Singapore dollar devalued after worst ever slump

It's hard to say anything more about where the Singapore economy is headed since the experts keep changing their tune. Even fortunetellers will be embarrassed if they flopped like the Ministry of Trade and Industry's recent economic forecasts.

Meanwhile, the Monetary Authority of Singapore (MAS) devalued the Singapore dollar today but, thank goodness, only by about 1.7 percent, according to Bloomberg.

That's only an estimate since MAS uses a secret currency exchange rate trading band that goes up and down with trade and the economy, or so it is believed.

But thank goodness anyway because a sharper drop would have hurt consumers since everything has to be imported including chicken and rice.

This is the second time MAS has changed tack in six months. It stopped letting the Singapore dollar rise against other currencies in October last year to help Singapore compete in the world market. But with exports continuing to fall, it has now devalued the Singapore dollar.

MAS sees no reason for any further weakening of the Singapore dollar because the economy has "sound fundamentals and a resilient financial system".

That's nonsense as far as the economy is concerned – it's in free fall.
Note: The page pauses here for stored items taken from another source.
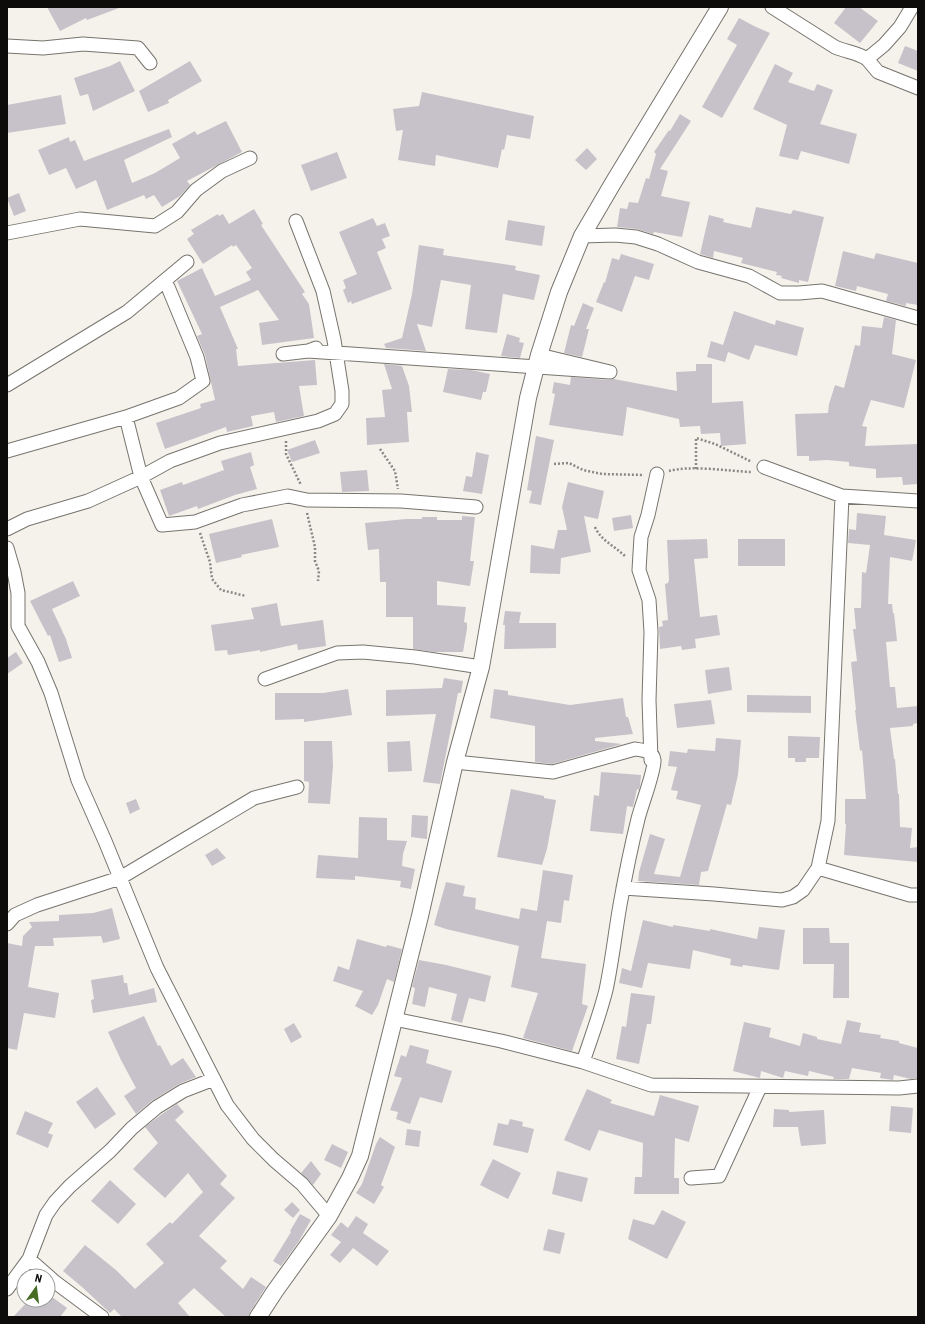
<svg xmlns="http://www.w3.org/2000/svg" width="925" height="1324" font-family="'Roboto Condensed',sans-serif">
<rect width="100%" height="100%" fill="#f5f2eb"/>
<path fill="#c7c2c9" d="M47,7H118L119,8L87,20L86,18L60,31Z
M846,7H859L878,21L860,43L834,23Z
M739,18L754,26L770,33L722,118L702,107L737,45L727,39Z
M905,46L918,51V71L898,63Z
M120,61L135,91L93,111L88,94L80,96L74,78L110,66Z
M190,61L202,81L168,100L169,103L148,112L139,91Z
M775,64L793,73L788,82L814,91L817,84L833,90L820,124L857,134L849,164L801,151L798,160L779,156L787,125L753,109Z
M422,92L534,116L530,139L507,135L504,150L502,149L498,168L436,155L435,166L398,160L403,130L396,131L393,109L419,106Z
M61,95L66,124L7,133V105Z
M680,114L691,121L660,169L668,171L661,196L690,202L682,237L654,232L653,234L637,229L617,227L620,208L627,209L629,202L638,203L646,178L649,179L656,154L654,152L669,130L670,131Z
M226,121L242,152L187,181L190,185L180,196L162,207L154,195L146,199L144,195L107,210L96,180L76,189L66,168L49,175L38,150L69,137L70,142L75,140L84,161L169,129L172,137L124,160L132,183L155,173L180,158L172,144L195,131L197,135Z
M587,148L597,159L586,170L575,160Z
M337,152L347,178L311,191L301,165Z
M19,193L26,211L14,216L7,198Z
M756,207L791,214L793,210L824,217L808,282L799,280V283L781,278L782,276L776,275L777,272L741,263L743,258L714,251L713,258L700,254L709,215L724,219L723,222L751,228Z
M254,209L263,224L261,225L305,292L302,294L309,304L314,338L262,345L259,323L279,320L258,290L220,307L238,349H236L238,366L315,360L317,385L299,386L304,416L276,422L274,412L251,416L253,426L227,432L226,427L165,449L156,423L201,408L200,404L215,400L205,355L197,336L202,334L177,281L202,268L215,296L251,280L246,272L252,268L236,245L233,247L232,245L203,264L187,239L194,234L191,230L218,214L219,216L223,214L229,224Z
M373,218L377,226L385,223L390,236L382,239L386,248L377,252L392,289L352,304L351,301L348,303L343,290L346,288L343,280L357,274L339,232Z
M508,220L545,226L542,246L505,240Z
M419,245L444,249L443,255L516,266L515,270L540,275L534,300L503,294L497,333L465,329L471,285L441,280L432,327L417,324L426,351L386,348L384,344L402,338L412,294Z
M843,251L874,259L876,253L918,263V305L906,303V306L886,301L888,294L857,286L856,291L835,286Z
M621,254L654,264L649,280L635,276L622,312L596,302L604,282L605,283L612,258L619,260Z
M583,303L594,308L586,329H589L582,357L564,353L571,325L574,326Z
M734,311L775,325L776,320L804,328L797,356L755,345L749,360L728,352L725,362L707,357L711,341L723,345Z
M884,317L896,320L892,354L916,360L904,408L871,400L862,426L867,427L865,446L918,444V484L903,485L902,477L876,478V469L849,466V462L827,460L809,461V456H797L795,414L828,413L829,404L835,385L844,388L855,345L860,346L862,326L882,328Z
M507,334L520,338L519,342L524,343L520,358L501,356Z
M384,364L404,366H402L409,386L412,412H407L409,442L367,445L366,418L385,417L382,390L392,389Z
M696,364H712V403L743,401L746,444L721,446L720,433L701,434L700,426L680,427L679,419L627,407L623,436L549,425L555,394L552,393L554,382L570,385L571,377L609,380L614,379L677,391L676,372L696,371Z
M448,369L471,370L490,374L486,392H483L481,400L443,392Z
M536,436L554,440L541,505L529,503L532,491L527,490Z
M315,440L320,453L292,462L287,450Z
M251,452L254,465L250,467L257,489L235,495L198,509L197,506L169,516L160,490L182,482L183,485L224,470L221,461Z
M476,452L489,455L482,494L463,491L466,476L472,477Z
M367,470L369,491L342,492L340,472Z
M568,482L604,491L598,519L584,516L591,552L561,558L560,574L530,573L531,545L554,549L558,530H567L562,507Z
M857,513L886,516L884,535L916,540L912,561L890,557L888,604H892L893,613H894L897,641L886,642L890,687H895L897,708L918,706V723L913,724V726L890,728L894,759H895L898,794H899L900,827L912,828L910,848L918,847V862L844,855L846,824H845V799H866L862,750L860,751L855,710H856L851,662L857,661L853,629H856L854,608H861L862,572L866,573L870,545L848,543L849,529L856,530Z
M631,515L633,528L614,531L612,518Z
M462,516L475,517L470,561H474L470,586L437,581V605L466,607L464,622L467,623V629L463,652H434L413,649V617H386V582H380L379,549L368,550L365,523L406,519H422V517H437V520H462Z
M272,519L279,547L241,555L242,557L216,563L209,534Z
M707,539L708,558L694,559L700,617L717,615L720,635L695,639L696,648L682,650L681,646L660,649L659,627L663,626L662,621L668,620L665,584L668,583L669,580L667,540Z
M738,539H785V566H738Z
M73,581L80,596L52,609L66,639L72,658L59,662L50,635L48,636L30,601Z
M277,603L281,626L323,620L326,646L298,650L297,644L260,652V650L228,655L227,650L215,651L211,625L254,619L251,608Z
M505,611L521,612L519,623H556V648L504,649L505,625H503Z
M16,652L23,663L7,674V658Z
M729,667L732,690L708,694L705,670Z
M444,678L463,681L461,693H458L440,784L423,782L436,714L386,716V690L442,688Z
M348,689L352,715L304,722V719L275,720V693H323Z
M494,689L508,691V695L570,705L623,698L626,717H628L633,734L595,738V741L622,744L552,764L535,762V726L490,718Z
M747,695L811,696V713L747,712Z
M711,700L715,724L677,728L674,704Z
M788,736L820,737L819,758H806V762H795V758H788Z
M716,738L741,740L738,775L731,805L727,804L708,871L701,872L699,885L638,881L639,872L650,834L665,839L654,874L680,877L701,805L676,799L678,791L671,790L677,767L668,766L670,751L687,753L688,749L715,751Z
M304,741H332L333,766L330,804L308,803L309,782L304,781Z
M410,741L412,771L388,772L387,742Z
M601,772L641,775L640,786L639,790L637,789L633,807L627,806L623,834L590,831L594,795L599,796Z
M511,789L544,796V798L556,800L547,849L542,865L497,857Z
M136,799L140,809L130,814L126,803Z
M412,815L428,816L427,839L411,837Z
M359,817L387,818V840L407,841L403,854L402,866L415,869L411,889L400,887L401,881L355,876V880L316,878L318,855L358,858Z
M217,848L226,858L212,866L205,855Z
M543,870L573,875L569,901L564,900L561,923L547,921L541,958L586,964L582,1004L588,1006L572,1051L523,1038L538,993L511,987L519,946L446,929L434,925L446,882L465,886L463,896L476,898L475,909L519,919L521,908L537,911Z
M112,908L120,939L103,943L101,936L53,938L54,946H35L28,987L59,993L55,1018L24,1013L17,1050L7,1048V943L22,946L23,936L32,927L29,922L59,921V915L93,913Z
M643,920L673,927V925L710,931V929L757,939L759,927L785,930L779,970L743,965L742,967L730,965L731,959L693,950L690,969L648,963L642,988L619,983L622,968L631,971Z
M803,928H829L830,943H849V998H833L834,964H803Z
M357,939L386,947L387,945L402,949L394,982L387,979L378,1005L372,1015L355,1006L363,991L333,981L338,966L349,970Z
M419,960L446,965L491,976L485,1002L469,998L462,1023L451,1020L457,994L429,987L425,1007L412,1004L415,988L412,987Z
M123,975L124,983H127L129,995L154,988L157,1002L93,1013L91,1000L94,999L91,980Z
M631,993L655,996L651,1024H647L639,1064L616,1059L622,1026L626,1027Z
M144,1016L158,1046L160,1045L171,1066L183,1058L196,1077L179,1084L153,1100L136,1114L124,1096L136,1088L121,1060L108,1032Z
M847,1020L861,1023L859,1032L881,1035L880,1038L899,1041V1043L918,1048V1078L911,1079L894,1075L893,1080L880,1078L881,1073L852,1068L849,1079H833L834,1077L809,1071L808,1076L785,1071L783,1078L761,1071L760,1078L733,1071L744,1022L771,1028L769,1037L800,1046L803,1033L817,1037V1039L841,1044Z
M294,1023L302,1037L291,1043L284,1029Z
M410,1045L429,1050L426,1063L452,1071L442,1103L420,1097L410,1124L396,1119L398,1112L390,1110L402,1078L394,1076L401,1055L406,1057Z
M97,1087L116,1114L95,1129L76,1102Z
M587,1089L612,1100L610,1103L654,1116L660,1095L699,1106L689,1142L675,1138L674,1178H679V1194H634L635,1177H642L643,1143L599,1130L590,1151L564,1140Z
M177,1104L184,1112L175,1120L227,1176L220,1184L235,1198L199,1236L227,1261L220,1268L243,1289L251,1277L266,1287L250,1312L249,1317H226L194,1288L178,1303L190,1317H122L114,1309L110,1313L82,1287L63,1271L85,1245L116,1270L135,1289L164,1263L146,1244L170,1222L172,1224L203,1192L188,1173L165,1198L133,1169L158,1143L145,1127L162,1114Z
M891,1106L913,1108L911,1133L889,1131Z
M774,1109L789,1110V1112L824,1110L826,1144L801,1146L798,1127H773Z
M25,1111L53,1123L48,1133L53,1135L48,1148L16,1134Z
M510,1119L523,1122L522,1126L534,1129L528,1153L493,1145L498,1123L508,1125Z
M407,1129L421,1131L419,1147L405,1145Z
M380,1137L395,1147L381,1185L384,1187L374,1204L356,1193L362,1184L376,1144Z
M332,1144L348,1152L341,1168L324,1160Z
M493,1159L521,1173L508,1199L480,1185Z
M311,1161L321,1174L313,1185L301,1173Z
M557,1171L588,1178L582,1202L552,1194Z
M110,1180L136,1204L118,1224L91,1201Z
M292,1202L300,1210L293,1218L284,1210Z
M662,1210L686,1222L667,1259L628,1239L633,1219L654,1225Z
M300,1214L311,1220L299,1241L281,1266L273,1261L291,1232L290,1231Z
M356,1216L368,1224L363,1233L389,1251L377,1266L353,1248L340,1263L330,1255L341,1242L331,1235L341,1222L348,1228Z
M548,1229L565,1233L560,1254L543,1250Z
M48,1294L67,1308L60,1317H13L29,1300H48Z"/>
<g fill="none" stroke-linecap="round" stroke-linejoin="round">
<g stroke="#77746e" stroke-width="15">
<path id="minor" d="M772,7L835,47C846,52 857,52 867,59L884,45L900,27L912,7
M7,46L43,48L83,44L138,48L150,63
M867,59L878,72L918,88
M7,233L80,219L155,226L177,212L196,190L222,171L250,158
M582,236L615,235L636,237L658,244L698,262L749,276L780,293H799L822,291L918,318
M308,351L610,372L539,355
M283,354L308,351L316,348
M7,385L127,312L187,262
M126,417L141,477L162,525L195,522L242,505L288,496L307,500L401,501L476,507
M7,451L126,417L179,398L203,381L197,357L168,287
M764,467L842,496L918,501
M7,529L27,519L88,501L141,477L170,461L220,443L318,421L335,414L342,404V391L334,340L323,291L296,221
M7,548L14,572L18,593V626L38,662L51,693L78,780L105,841L157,968L227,1105L253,1139L274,1160L302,1184L329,1216
M265,679L337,653L363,652L415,657L481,667
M651,760L649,700L651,632L649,600L639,570L641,537L648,515L657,474
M455,762L553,772L635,749C643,750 653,751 654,760C655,771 641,806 638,819C631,847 625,877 620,905C615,934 612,962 606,990C600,1014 591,1038 583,1062
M818,868L910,895H918
M623,888L714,894L782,900L793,897L803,890L818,868L828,821L842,496
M7,924L15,915L37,905L120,878L254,798L297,787
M394,1019L501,1041L583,1062L651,1085L899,1088L918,1086
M691,1178L719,1176L760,1087
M29,1259L55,1282L102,1317
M7,1289L29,1259L46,1215L55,1202L70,1186L110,1151L132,1128L157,1107L183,1091L214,1079"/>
</g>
<g stroke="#77746e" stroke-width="18">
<path id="tertiary" d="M258,1317L275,1291L329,1216L350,1178L360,1156L420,916L455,762L481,667L528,398L539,355L559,292L582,236L613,183L720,7"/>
</g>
<path stroke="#8a8884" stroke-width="2.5" stroke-dasharray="2 2" stroke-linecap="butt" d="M286,441V454L301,485
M380,449L395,471L398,489
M554,464L569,463L583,470L602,474L644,475
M696,469V438L715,444L752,462
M669,471C690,465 728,471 751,472
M307,513L315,547V561L319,571L318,581
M595,527C601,541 615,546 626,557
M200,533L210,562L212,579L221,590L246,596"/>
<use href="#minor" stroke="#fff" stroke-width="13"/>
<use href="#tertiary" stroke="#fff" stroke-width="16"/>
</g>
<rect width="925" height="1324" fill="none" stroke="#0d0c0a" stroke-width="16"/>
<g transform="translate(36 1288) rotate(14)"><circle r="19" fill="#ffffff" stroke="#9e9e9d"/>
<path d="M0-3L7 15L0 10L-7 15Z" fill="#486b24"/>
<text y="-6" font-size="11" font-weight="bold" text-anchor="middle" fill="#0d0c0a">N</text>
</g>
</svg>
Gross domestic product plunged unexpectedly sharply – by 19.7 percent --in the first three months of this year compared with the previous quarter, the Ministry of Trade and Industry reported today. That's worse than the 16.4 percent slump between October and December.

Never before has the Singapore economy contracted so sharply since the government began compiling such data in 1976, says the Wall Street Journal.

The ministry now forecasts the economy will shrink by six to nine percent this year.

This is the third time it has lowered its forecast in recent months. First it forecast between two percent growth and one percent slump this year. Then on January 21, it said the economy would be shrink by two to five percent this year.

Will it be right this time?

God only knows.

The ministry's powers of economic divination seem to have been rattled by the crisis as the economy gets worse and worse.